To ensure that study is neither too narrowly focused nor too diffuse, the College stands behind the principle of distribution of studies as strongly as it supports the principle of concentration. It requires that study be characterized, particularly in the earlier years, by a reasonable diversity of subject matter and approach, and in the later years, by concentration in one of the major programs or departments. In addition, the College requires that all students take courses in certain foundational skills—writing, quantitative reasoning, and foreign language—that hold the key to opportunities in later study and later life. People who fail to develop these skills at an early stage unknowingly limit their futures. In each skill, students are required to travel some further distance from where they were in high school for the purpose that these competences mature and deepen. The best high school writer is still not the writer he or she could be; students who do not use their mathematics or foreign language skills in college commonly lose abilities they once had, and can graduate knowing less than when they arrived.
In a time of increasing globalization, both academic study of the international world and firsthand experience of foreign cultures are crucial. No Yale College student can afford to remain ignorant of the forces that shape our world. Yale College urges all of its students to consider a summer, a term, or a year abroad sometime during their college careers.
A student working toward a bachelor’s degree takes four or five courses each term, and normally receives the B.A. or B.S. degree after completing thirty-six term courses or their equivalent in eight terms of enrollment. To balance structure with latitude and to achieve a balance of breadth and depth, a candidate for the bachelor’s degree is required, in completing the thirty-six term courses, to fulfill the distributional requirements described in this bulletin as well as the requirements of a major program.

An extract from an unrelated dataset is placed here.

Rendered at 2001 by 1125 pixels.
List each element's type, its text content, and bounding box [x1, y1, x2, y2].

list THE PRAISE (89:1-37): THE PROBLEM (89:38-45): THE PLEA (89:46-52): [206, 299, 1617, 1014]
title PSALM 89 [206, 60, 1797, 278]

What students ultimately take away from their four years at Yale largely depends on the careful planning they apply to their programs of study. It would be premature—and unrealistic—for beginning students to map out a fixed schedule of courses for the subsequent four years, yet it is advisable that they think ahead and make plans for the terms to come. There will be time and opportunity for students to revise such plans as their academic ideas develop.
Yale College does not prescribe a set program of study, in the belief that students who select their own courses are inevitably more engaged with them. As students shape their educational goals, it is important that they seek informed advice, and the best advising happens when students and advisers share a foundation of common intellectual interests.
For incoming students, who have not yet developed relationships with academic advisers, Yale College furnishes a unique constellation of advising linked to the residential colleges. Parts of this constellation include the residential college deans, freshman advisers, and freshman (peer) counselors. It is not any one adviser’s job to mandate a particular set of courses but, rather, to help students gather information in order to craft an effective program of study.
After freshman year, the selection of academic advisers is contingent on the student's intended major field. Sophomores who plan to major in the humanities or the social sciences select a sophomore adviser from among the Yale College faculty; those who plan to major in the sciences, engineering, or mathematics select as their adviser the designated representative in their potential major, often the director of undergraduate studies. The academic adviser for juniors and seniors in most majors is the director of undergraduate studies or a designated departmental representative. Moreover, seniors in most majors have the opportunity to select a senior essay or senior project adviser from among the faculty members in their major department or program.
In addition to these advisers, students often seek advice about academics, internship and research opportunities, student life, study abroad, and post-graduation options from other offices on campus, including the Center for International and Professional Experience, the Health Professions Advisory Program, the Office of Career Strategy, the University Libraries, the Yale College Dean’s Office, and the cultural centers.